ACT’s meltdown continues, with comments from ACT founder and current MP Sir Roger Douglas illustrating that all is not well in the caucus. According to Stuff, Sir Roger Douglas is saying he is not sure he will stand at the next election. He also said the party had to show it was stable.
“I don’t know where we’re at. What we need to do is show that we’re a hell of a lot better than that. And to do that, we need to get our strategy right, we need to get over-riding principles understood and then we need to move forward together. I guess we haven’t necessarily shown we’ve been capable of that. I’m not blaming anyone for that. When these things happen, it’s no one individuals fault. Collectively, we’ve got to take responsibility.”
The challenge for Mr Key is how should he be responding to his preferred coaltion’s partner’s disintegration?
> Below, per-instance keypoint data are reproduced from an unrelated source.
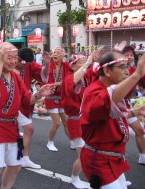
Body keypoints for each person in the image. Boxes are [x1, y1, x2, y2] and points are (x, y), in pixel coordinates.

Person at [0, 42, 55, 189]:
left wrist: (39, 94)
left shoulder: (15, 76)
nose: (13, 61)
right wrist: (0, 62)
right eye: (9, 57)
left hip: (12, 128)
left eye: (15, 58)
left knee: (16, 165)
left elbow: (27, 100)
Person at [80, 51, 145, 189]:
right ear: (107, 71)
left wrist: (135, 111)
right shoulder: (94, 92)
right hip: (99, 160)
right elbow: (105, 102)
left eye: (128, 67)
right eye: (122, 67)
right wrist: (137, 75)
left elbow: (109, 116)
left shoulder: (107, 89)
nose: (127, 71)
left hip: (114, 158)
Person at [61, 53, 94, 189]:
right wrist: (87, 64)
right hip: (76, 121)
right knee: (84, 155)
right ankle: (74, 178)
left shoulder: (86, 78)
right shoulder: (69, 78)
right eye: (80, 62)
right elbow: (73, 82)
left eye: (85, 62)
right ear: (72, 65)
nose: (84, 64)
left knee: (93, 153)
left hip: (88, 121)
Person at [14, 47, 50, 169]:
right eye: (24, 63)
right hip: (11, 101)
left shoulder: (29, 65)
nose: (26, 66)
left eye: (29, 64)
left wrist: (47, 63)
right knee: (28, 129)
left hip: (26, 99)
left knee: (25, 130)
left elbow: (43, 75)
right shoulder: (8, 65)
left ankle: (22, 157)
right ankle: (22, 157)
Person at [45, 47, 71, 151]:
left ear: (63, 55)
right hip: (51, 97)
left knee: (66, 121)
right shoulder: (48, 66)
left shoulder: (66, 66)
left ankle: (73, 141)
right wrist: (58, 83)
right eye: (54, 52)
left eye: (58, 53)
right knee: (57, 123)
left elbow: (69, 79)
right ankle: (50, 142)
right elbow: (46, 81)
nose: (55, 54)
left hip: (61, 97)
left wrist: (59, 84)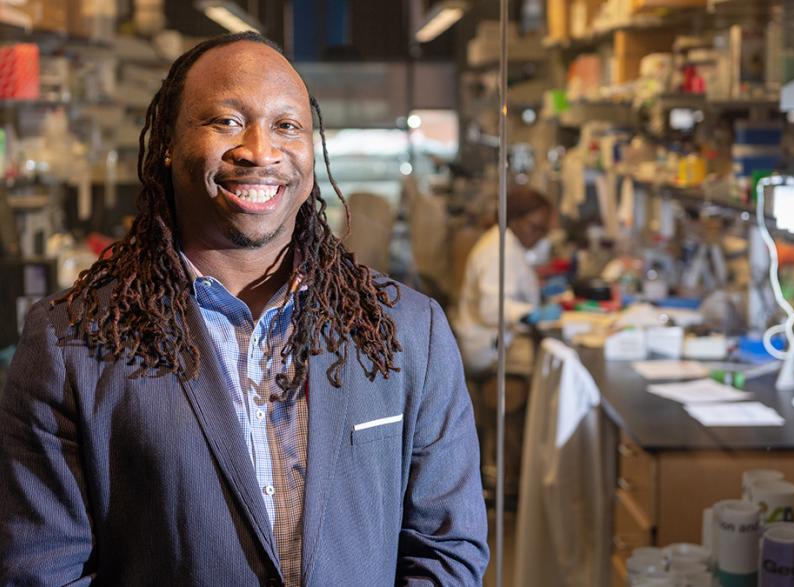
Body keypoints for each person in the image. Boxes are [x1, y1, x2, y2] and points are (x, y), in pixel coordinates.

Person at [0, 32, 488, 586]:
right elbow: (43, 572)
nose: (260, 150)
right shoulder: (73, 341)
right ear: (167, 142)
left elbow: (446, 549)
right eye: (226, 121)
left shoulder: (405, 330)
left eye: (287, 126)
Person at [453, 186, 556, 498]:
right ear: (517, 220)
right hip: (487, 351)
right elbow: (491, 307)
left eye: (544, 229)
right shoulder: (498, 250)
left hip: (495, 342)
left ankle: (521, 475)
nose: (539, 236)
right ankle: (517, 480)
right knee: (545, 381)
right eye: (536, 228)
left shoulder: (506, 244)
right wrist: (531, 314)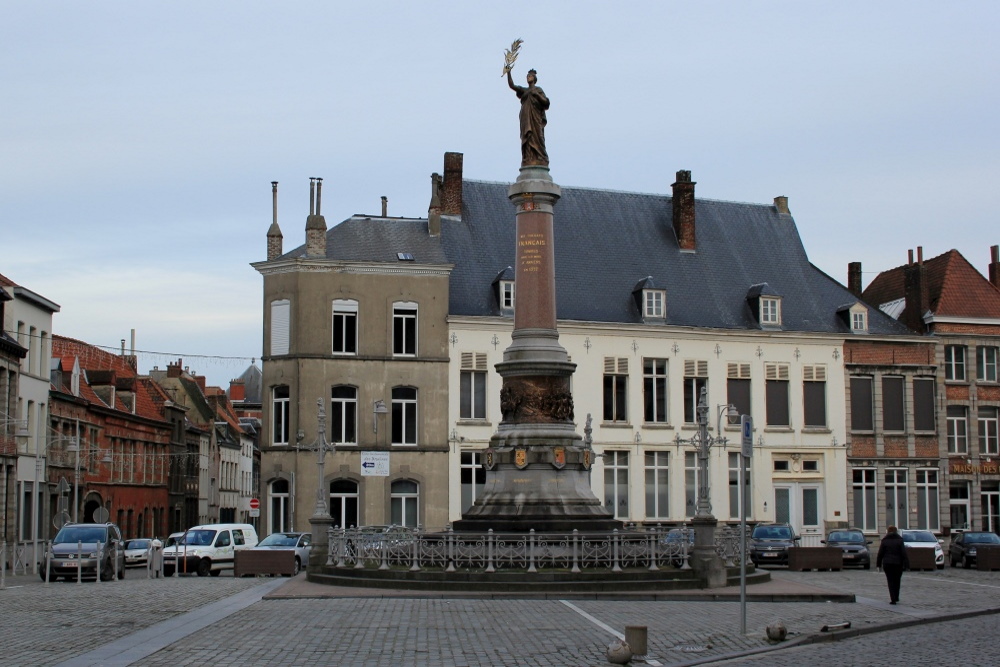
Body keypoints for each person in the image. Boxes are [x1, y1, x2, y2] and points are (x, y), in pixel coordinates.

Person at [507, 68, 550, 167]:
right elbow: (512, 85)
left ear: (534, 78)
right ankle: (527, 158)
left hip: (535, 117)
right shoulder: (524, 90)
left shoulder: (538, 90)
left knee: (538, 137)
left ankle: (541, 158)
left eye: (530, 76)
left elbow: (546, 103)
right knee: (527, 138)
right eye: (527, 76)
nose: (528, 77)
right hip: (525, 117)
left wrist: (537, 95)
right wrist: (508, 72)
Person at [876, 525, 909, 604]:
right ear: (896, 531)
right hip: (898, 563)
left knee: (890, 581)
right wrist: (907, 564)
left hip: (887, 563)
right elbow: (904, 553)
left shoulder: (884, 541)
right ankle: (896, 596)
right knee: (897, 580)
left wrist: (878, 564)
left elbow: (880, 554)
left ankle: (893, 598)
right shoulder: (900, 540)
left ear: (888, 531)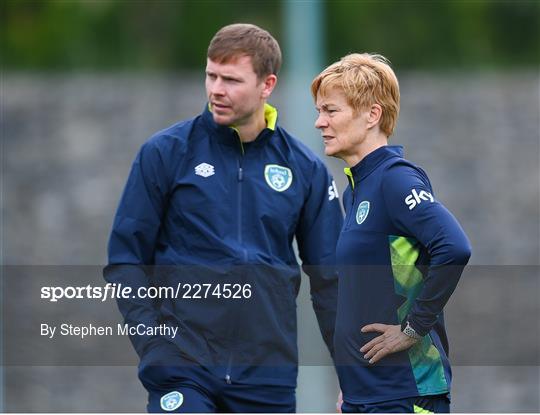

Can he trust those ACT Ministers to make good decisions when key ACT MPs are saying they don’t know where they are at? And a description from the former Deputy leader that Hide is a “bully”, and that ”ACT sees team leadership as primitive combat, with a need to destroy a colleague’s reputation to justify an otherwise inexplicable decision” must call into question the judgement of both the ACT leader, but also Mr Key’s leadership. Is he ok with that dynamic in his government?
John Armstrong provides his usual insightful analysis:
Who and what are the voters to believe? Hide, who last night finally admitted the caucus ructions after erecting a wall of silence following Tuesday’s caucus deputy leadership spill? Or the politically salacious details – plus the brutally honest analysis of Act’s parlous state – contained in Roy’s statement of defence?
If the document’s claim that Hide’s hold on Epsom is tenuous “at best”, then it is even more so after this week’s shambles.
National now has to weigh up whether its supporters can still stomach Hide and whether it should cut its losses and stand a strong candidate in Epsom in case continued association with Hide starts to damage its high party vote in the blue-ribbon electorate – or worse, though still highly unlikely, because Act’s follies could allow Labour to come through the middle and win the seat.
So if Mr Key is looking slightly less bouncy that usual I think we will know why. This is one headache that’s not going away anytime soon.